> _Reading passage_:
Segment Open
While he sees no exact historical parallel, the technology bubble of 2000 remains the closest analogue. Grantham also cited the so‑called Buffett indicator, which compares total stock‑market value to GDP.
The market‑capitalisation‑to‑GDP ratio—often referred to as the Buffett indicator—has risen to about 235 %, according to Longtermtrends.com. This means the total equity market is more than twice the size of the U.S. economy.
Legendary investor Warren Buffett has long warned that when the ratio “approaches 200 % — as it did in 1999 and part of 2000 — you are playing with fire.”
Grantham stressed that, despite timing uncertainty, the market could be close to a peak.
He is a respected investor known for correctly forecasting bear markets and has issued similar gloomy outlooks before, most recently in March 2024.
At that time, he predicted that the long‑term outlook for U.S. equities was among the weakest in history, though stocks continued to climb after his warning.
Segment Closed
> _Extracted entries_:
Segment Open
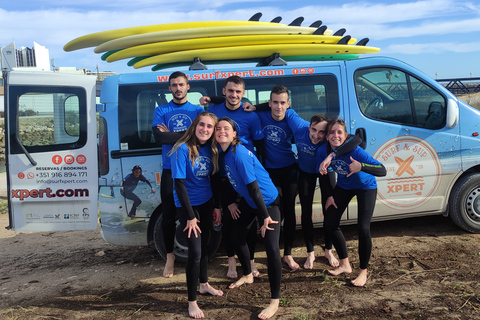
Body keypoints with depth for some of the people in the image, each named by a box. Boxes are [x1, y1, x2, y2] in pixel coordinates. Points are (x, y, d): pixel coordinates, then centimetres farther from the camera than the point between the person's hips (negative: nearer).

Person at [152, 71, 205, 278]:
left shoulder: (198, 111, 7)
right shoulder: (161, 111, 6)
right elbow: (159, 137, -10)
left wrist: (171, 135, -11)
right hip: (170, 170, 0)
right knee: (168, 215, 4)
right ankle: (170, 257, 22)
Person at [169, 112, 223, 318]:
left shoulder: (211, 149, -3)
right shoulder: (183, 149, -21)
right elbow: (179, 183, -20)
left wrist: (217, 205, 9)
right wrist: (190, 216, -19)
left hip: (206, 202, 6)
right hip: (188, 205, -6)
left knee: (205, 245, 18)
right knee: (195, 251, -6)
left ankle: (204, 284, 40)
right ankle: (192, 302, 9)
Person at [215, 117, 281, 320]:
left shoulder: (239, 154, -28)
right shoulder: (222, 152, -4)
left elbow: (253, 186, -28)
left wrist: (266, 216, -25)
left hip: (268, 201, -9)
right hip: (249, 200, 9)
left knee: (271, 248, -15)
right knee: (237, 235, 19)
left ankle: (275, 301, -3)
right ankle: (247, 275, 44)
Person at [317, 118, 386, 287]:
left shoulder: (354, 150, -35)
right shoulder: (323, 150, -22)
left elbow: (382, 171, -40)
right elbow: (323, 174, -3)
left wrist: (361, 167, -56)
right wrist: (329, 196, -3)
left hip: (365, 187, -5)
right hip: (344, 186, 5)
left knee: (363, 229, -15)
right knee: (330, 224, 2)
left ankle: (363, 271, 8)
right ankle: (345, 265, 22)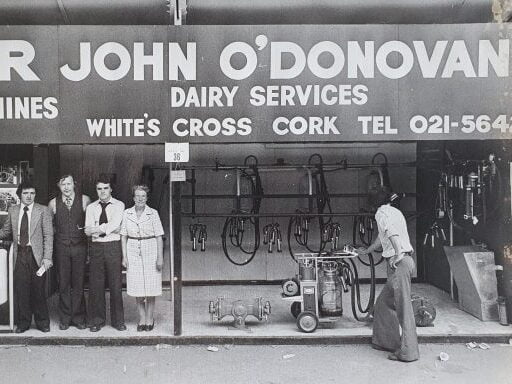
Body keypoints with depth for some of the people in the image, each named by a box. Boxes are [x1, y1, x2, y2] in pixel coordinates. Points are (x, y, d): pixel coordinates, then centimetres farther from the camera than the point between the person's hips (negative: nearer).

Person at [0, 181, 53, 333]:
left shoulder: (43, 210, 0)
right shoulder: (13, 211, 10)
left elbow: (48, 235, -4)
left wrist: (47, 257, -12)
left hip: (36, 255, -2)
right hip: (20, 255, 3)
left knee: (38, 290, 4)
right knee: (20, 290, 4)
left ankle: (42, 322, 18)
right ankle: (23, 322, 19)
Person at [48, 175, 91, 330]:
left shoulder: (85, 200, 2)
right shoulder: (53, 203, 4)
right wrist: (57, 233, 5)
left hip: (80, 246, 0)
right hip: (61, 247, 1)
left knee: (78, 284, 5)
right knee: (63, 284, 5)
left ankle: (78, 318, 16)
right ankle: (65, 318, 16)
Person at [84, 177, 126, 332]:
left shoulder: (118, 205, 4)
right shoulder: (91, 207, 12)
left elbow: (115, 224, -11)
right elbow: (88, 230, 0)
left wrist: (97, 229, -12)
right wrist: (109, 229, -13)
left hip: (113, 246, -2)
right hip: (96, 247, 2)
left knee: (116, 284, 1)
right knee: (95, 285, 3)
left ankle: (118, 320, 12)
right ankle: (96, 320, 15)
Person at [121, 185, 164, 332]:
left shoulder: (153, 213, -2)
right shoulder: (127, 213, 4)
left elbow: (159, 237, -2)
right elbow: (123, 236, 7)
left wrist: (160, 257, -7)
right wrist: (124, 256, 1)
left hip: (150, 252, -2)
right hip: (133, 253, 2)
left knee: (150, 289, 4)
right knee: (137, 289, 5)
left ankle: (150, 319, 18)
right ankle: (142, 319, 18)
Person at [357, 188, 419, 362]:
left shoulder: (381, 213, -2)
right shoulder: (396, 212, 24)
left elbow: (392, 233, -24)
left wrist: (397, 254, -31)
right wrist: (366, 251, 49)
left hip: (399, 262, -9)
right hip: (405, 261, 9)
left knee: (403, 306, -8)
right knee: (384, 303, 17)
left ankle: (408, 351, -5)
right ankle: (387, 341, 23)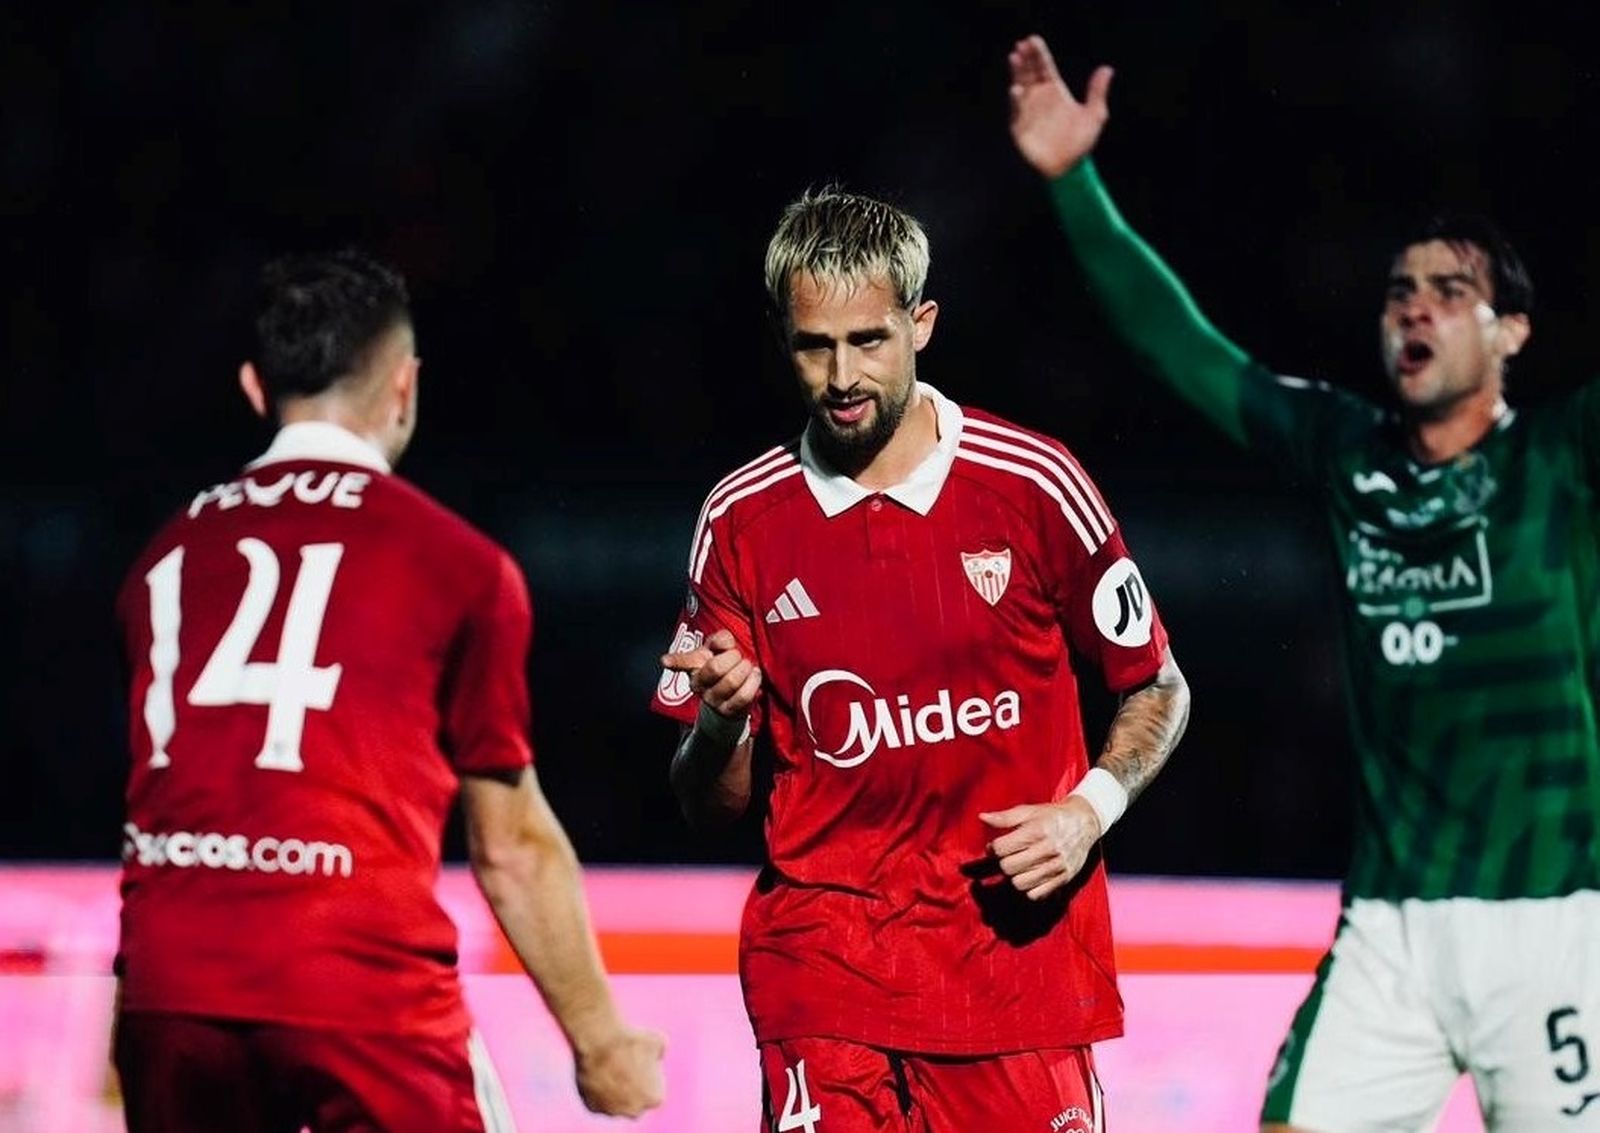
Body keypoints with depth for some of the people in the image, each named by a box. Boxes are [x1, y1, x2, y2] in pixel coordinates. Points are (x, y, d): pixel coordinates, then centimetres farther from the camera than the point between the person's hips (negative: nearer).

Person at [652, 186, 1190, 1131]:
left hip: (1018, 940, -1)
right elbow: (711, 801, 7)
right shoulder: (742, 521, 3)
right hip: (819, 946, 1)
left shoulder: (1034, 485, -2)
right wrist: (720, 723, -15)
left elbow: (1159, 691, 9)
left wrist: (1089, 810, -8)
Segment Closed
> _Prompt_:
Rewrite the stretch of the stock-valuation passage from "While he sees" through "close to a peak.", swapping each "ratio" for "gauge".

> _Solved problem_:
While he sees no exact historical parallel, the technology bubble of 2000 remains the closest analogue. Grantham also cited the so‑called Buffett indicator, which compares total stock‑market value to GDP.
The market‑capitalisation‑to‑GDP gauge—often referred to as the Buffett indicator—has risen to about 235 %, according to Longtermtrends.com. This means the total equity market is more than twice the size of the U.S. economy.
Legendary investor Warren Buffett has long warned that when the gauge “approaches 200 % — as it did in 1999 and part of 2000 — you are playing with fire.”
Grantham stressed that, despite timing uncertainty, the market could be close to a peak.